EXTRAIT FOURNI:
Description d’une invention faite par É. Reynaud, professeur de Sciences, au Puy (Hte-Loire)
Annexée à sa demande d’un brevet d’invention en date du 30 août 1877 pour un appareil destiné à obtenir l’illusion du mouvement au moyen de glaces mobiles.[1]

Le but spécial de cette invention est de produire l’illusion du mouvement à l’aide de dessins figurant les phases successives d’une action. Ce but est donc le même que celui de l’instrument dû à Mr Plateau et connu sous le nom de phénakisticope.
Mais le principe et les procédés de l’invention sont différents de ceux employés dans ce dernier appareil. Ils sont entièrement nouveaux et forment l’objet de notre brevet l’invention.

PRINCIPE :

Le principe étant est basé sur une loi optique des réflexions dans les miroirs plans nous devons d’abord donner ici une courte description technique.
Cette description est la reproduction de celle que nous avons adressée, sous pli cacheté, à l’Académie des Sciences, à Paris, le 20 juillet 1877. Invention de Mr E. Reynaud
Dessin annexé au brevet n° 120.484 - figure 1Principe - Soit une glace plane AB placée à une certaine distance d’un dessin CD. L’image virtuelle sera vue en C’D’ (voir fig.1, à la planche de dessins ci-annexée).

Autour du point O, milieu de C’D’, comme centre, faisons tourner le dessin et la glace d’un même mouvement. Soient BE et DF leur nouvelle position, l’image sera en C”D”. Son axe O ne se sera pas déplacé.
Dans la position AB et CD, primitivement occupée par la glace et par le dessin, plaçons une autre glace et un autre dessin. Imaginons l’œil placé en M. Une moitié alors du 1er dessin sera vue en OD”. Une moitié du second dessin sera vue en OC’. Si à ce moment nous continuons la rotation du système, nous aurons bientôt la glace n°2 en TT’ et le dessin n°2 en SS’. A ce moment, le dessin n°2 sera vu en entier en C”’ D”’. Bientôt la glace n°2 et son dessin seront en BE et DF, alors imaginons une autre glace n°3 et son dessin en AB et CD, la même succession de phénomènes se reproduira.
Conséquences - Il résulte du principe ci-dessus qu’une série de dessins, placés sur le périmètre d’un polygone régulier d’un nombre quelconque de côtés, et tournant ensemble autour du centre même de ce polygone, seront vus successivement à ce centre, si l’on a placé des glaces planes sur un polygone concentrique dont l’apothème sera moitié moindre et qui sera entraîné par le même mouvement.
L’illusion optique bien connue fera paraître ces images comme appartenant à un seul et même dessin et ainsi il sera facile de produire l’illusion animée, en figurant sur les dessins les phases successives d’une action quelconque.
L’œil n’aura d’autre impression défavorable que celle d’un faible déplacement angulaire intermittent, autour de l’axe central, de l’image unique (de C’D’ en C”D”), déplacement dont l’angle correspondra au nombre de côtés du polygone, et sera d’autant plus faible que le nombre des côtés sera plus grand.

LISTE DES DONNÉES:
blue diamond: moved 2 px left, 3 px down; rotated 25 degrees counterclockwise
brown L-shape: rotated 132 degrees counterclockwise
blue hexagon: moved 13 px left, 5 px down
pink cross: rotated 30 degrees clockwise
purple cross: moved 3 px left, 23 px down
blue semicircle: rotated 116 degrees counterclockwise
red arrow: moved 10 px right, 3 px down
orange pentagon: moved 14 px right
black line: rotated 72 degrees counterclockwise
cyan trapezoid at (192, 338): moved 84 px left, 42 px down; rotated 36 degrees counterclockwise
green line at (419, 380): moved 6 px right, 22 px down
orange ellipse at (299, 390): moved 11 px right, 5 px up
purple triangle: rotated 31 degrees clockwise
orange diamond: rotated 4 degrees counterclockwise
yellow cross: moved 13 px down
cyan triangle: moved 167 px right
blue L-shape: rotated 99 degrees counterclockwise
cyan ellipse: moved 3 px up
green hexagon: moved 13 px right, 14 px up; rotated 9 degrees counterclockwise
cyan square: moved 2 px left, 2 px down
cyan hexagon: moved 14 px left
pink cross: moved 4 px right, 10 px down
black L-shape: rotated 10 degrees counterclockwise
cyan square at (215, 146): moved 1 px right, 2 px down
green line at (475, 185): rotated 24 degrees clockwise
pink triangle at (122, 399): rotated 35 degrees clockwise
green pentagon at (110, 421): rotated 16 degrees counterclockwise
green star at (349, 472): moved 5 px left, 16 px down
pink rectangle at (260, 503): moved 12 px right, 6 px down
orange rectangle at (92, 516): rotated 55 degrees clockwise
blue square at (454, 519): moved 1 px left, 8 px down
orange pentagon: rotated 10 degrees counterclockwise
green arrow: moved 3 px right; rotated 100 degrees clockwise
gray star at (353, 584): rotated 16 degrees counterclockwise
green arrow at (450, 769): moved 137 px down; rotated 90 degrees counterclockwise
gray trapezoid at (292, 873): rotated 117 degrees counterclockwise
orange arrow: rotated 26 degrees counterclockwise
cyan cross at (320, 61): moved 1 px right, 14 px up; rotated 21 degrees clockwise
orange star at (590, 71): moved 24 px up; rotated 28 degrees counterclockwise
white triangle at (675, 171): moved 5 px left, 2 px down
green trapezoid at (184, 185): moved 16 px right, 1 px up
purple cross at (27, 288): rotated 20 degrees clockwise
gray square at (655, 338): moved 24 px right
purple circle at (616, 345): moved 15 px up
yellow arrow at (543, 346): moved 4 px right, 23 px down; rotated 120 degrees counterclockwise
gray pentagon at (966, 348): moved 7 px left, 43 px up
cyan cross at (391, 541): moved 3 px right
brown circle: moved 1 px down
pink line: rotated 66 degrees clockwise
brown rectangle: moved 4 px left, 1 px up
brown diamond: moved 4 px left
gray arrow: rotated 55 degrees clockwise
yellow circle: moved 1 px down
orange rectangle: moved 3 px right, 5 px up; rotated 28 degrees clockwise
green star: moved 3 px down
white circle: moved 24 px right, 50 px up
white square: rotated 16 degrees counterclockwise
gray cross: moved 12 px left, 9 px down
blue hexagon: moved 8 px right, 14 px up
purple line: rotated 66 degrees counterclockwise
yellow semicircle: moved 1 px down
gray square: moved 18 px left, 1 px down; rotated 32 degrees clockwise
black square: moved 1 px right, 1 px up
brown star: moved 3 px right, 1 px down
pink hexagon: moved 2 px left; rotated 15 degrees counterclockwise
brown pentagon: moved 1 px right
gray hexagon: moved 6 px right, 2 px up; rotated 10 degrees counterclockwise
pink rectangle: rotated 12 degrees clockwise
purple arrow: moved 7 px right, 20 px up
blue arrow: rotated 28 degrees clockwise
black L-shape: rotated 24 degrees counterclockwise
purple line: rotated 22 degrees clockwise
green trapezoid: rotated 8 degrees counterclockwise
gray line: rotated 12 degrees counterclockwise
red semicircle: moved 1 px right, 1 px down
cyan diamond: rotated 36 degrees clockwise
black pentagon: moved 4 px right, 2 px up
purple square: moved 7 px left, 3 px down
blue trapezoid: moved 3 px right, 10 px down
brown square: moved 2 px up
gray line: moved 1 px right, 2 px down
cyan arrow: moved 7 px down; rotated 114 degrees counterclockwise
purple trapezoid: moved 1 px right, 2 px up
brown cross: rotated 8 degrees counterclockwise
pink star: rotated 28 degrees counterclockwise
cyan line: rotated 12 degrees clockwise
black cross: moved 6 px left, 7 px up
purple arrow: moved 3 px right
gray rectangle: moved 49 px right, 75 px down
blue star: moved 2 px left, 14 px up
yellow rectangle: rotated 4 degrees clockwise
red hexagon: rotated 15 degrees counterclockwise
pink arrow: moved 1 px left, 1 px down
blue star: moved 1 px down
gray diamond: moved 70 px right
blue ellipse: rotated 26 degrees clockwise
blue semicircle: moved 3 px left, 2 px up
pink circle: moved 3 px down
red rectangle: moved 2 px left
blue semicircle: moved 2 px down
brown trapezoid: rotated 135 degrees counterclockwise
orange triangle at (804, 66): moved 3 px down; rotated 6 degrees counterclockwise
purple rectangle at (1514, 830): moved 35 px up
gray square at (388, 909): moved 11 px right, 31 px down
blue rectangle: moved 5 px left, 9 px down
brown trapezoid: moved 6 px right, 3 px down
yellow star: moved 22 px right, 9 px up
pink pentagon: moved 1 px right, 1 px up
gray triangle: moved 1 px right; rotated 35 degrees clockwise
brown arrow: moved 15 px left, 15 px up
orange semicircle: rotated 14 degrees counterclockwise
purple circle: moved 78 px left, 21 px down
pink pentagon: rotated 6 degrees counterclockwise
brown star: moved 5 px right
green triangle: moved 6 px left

CONSIGNE DONNÉE 1: Pouvez-vous recopier la partie des entrées qui commence à la première ligne et se termine par celle contenant "purple triangle: rotated 31 degrees clockwise", les deux incluses, en remplaçant "pentagon" par "octagon" sans rien modifier d'autre ?
CONSIGNE DONNÉE 2: Pouvez-vous poursuivre la description de l'appareil à glaces mobiles en reprenant juste après sa dernière phrase ?

RÉPONSE RÉDIGÉE 1:
blue diamond: moved 2 px left, 3 px down; rotated 25 degrees counterclockwise
brown L-shape: rotated 132 degrees counterclockwise
blue hexagon: moved 13 px left, 5 px down
pink cross: rotated 30 degrees clockwise
purple cross: moved 3 px left, 23 px down
blue semicircle: rotated 116 degrees counterclockwise
red arrow: moved 10 px right, 3 px down
orange octagon: moved 14 px right
black line: rotated 72 degrees counterclockwise
cyan trapezoid at (192, 338): moved 84 px left, 42 px down; rotated 36 degrees counterclockwise
green line at (419, 380): moved 6 px right, 22 px down
orange ellipse at (299, 390): moved 11 px right, 5 px up
purple triangle: rotated 31 degrees clockwise

RÉPONSE RÉDIGÉE 2:
PROCÉDÉS :

Les procédés imaginés par l’inventeur pour réaliser, (en application du principe ci-dessus), l’instrument qui fait l’objet du brevet de l’invention, se composent essentiellement :

1° - d’un prisme droit régulier dont les faces sont formées par des surfaces planes réfléchissantes, en un mot par des miroirs plans, de quelque nature que ce soit. Ce prisme est disposé de façon à tourner autour de son axe.

2° - d’une série de dessins, de nature quelconque et en nombre égal au nombre des surfaces du prisme, ou plus grand ou plus petit que ce nombre selon l’effet à obtenir, mais disposés de façon à tourner solidairement avec le prisme de miroirs, et cela à une distance double exactement de la distance des miroirs eux-mêmes au centre commun de rotation.

FORME PRATIQUE :

Dessin annexé au brevet n° 120.484 - figure 2Appareil dit de Salon
Sous sa forme pratique, nous appellerons le prisme à faces réfléchissantes : Cage de glaces.
Le Polygone de dessins sera ramené à la forme circulaire et prendra le nom de Couronne.
La Cage de glaces AB est placée sur un pivot, fixé lui-même sur un pied ou support quelconque. (Voy. Fig. 2 sur la planche de dessins annexée). Elle repose sur un plateau CD sur lequel elle est fixée soit définitivement, soit de façon à pouvoir être enlevée et remise en place à volonté.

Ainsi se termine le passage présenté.